В глазах Оскара вспыхнул огонек.
— Перестань комедию ломать, мне это уже надоело! Если тебе что нужно, говори прямо. Опять пришел ко мне с вымогательствами?
— Нет, я пришел предупредить тебя. В прошлый раз ты восстановил против меня людей, которые мне доверяли. Теперь ты поможешь мне вернуть это доверие. Почему ты ни разу не замолвишь за меня доброго слова?
Оскар положил игличку на невод и подошел к Теодору.
— Ах, так ты вот чего от меня захотел, вот на что понадеялся! Чтобы я стал твоим агентом, заманивал людей на твои бредовые проповеди! Нет, приятель, на этот раз ты просчитался. Никаких общих дел у нас с тобой быть не может.

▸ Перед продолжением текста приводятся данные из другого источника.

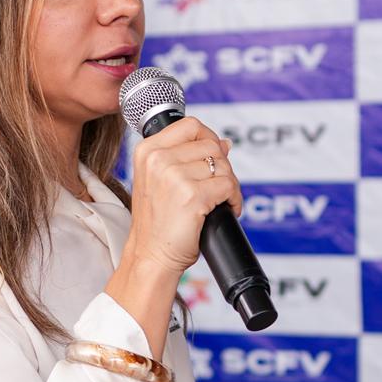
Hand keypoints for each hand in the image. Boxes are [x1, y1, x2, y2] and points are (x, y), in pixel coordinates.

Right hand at [124, 116, 243, 275]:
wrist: (151, 256)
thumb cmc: (157, 223)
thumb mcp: (160, 181)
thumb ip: (185, 157)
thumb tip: (224, 143)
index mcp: (147, 151)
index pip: (191, 125)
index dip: (209, 138)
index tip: (213, 156)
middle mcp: (158, 159)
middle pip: (211, 145)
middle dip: (221, 166)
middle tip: (217, 187)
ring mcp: (174, 176)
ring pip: (222, 165)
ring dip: (229, 184)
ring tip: (219, 201)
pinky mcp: (192, 195)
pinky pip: (229, 186)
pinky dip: (234, 199)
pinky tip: (226, 209)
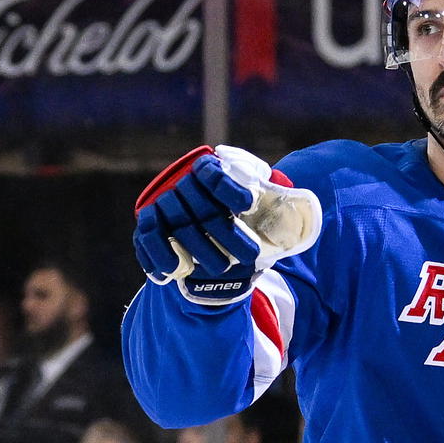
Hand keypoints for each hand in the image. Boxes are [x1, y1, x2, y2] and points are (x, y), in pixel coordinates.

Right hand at [135, 146, 321, 305]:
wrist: (199, 231)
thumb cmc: (234, 217)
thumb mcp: (255, 205)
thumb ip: (270, 201)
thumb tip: (297, 200)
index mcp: (208, 171)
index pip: (214, 174)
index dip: (228, 188)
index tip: (246, 203)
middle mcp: (181, 184)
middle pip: (202, 208)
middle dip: (226, 233)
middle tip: (249, 254)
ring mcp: (161, 205)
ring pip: (178, 226)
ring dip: (200, 249)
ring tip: (221, 268)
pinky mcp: (147, 226)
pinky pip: (147, 239)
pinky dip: (158, 255)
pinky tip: (174, 271)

— А общий секрет у нас все-таки имеется, — ухмыльнулся Теодор. — Ты, наверно, желаешь, чтобы я заговорил о нем перед всем народом?
— И не подумаю стать куклой в твоих руках.
— А я уже давно держу тебя в руках, вот только ни разу не дернул за веревочку.
— А ну, попробуй дерни!
— Неизвестно, как ты тогда запоешь. Знаешь ли ты, какой позор падет на твою голову?
— Что там у тебя еще?
— Разве тебе этого мало?
Оскар открыл калитку и показал на нее Теодору:
— Вот тебе дорога. Ступай и болтай, что только тебе вздумается. И смотри, в моем доме больше не показывайся. Два раз я тебя отпускал небитым, но в третий раз целым ты от меня не уйдешь.
Теодор все еще не трогался с места, насмешливым взглядом окидывая вышедшего из терпения противника. Оскар подошел к нему вплотную и шепотом сказал:
— Знаешь ты, что делает попавшаяся в капкан лиса? Она перегрызает себе лапу и уходит. Уходит хромая и искалеченная на всю жизнь, но свободная.
И вдруг Теодору стало страшно оставаться возле этого человека — сумасшедших он всегда сторонился. Когда он ушел, Оскар взял игличку и продолжал прерванную работу, но мысли его были заняты другим. То, что он сгоряча сказал Теодору, не было вспышкой отчаяния, — Оскар давно думал о том, как разделаться с мучительным состоянием, и сейчас, отвергнув предложение Теодора, пришел к окончательному выводу, что единственный правильный выход — это обо всем рассказать Аните, а там — будь что будет! Жить в этой лжи, под бременем вечных угроз он больше не мог.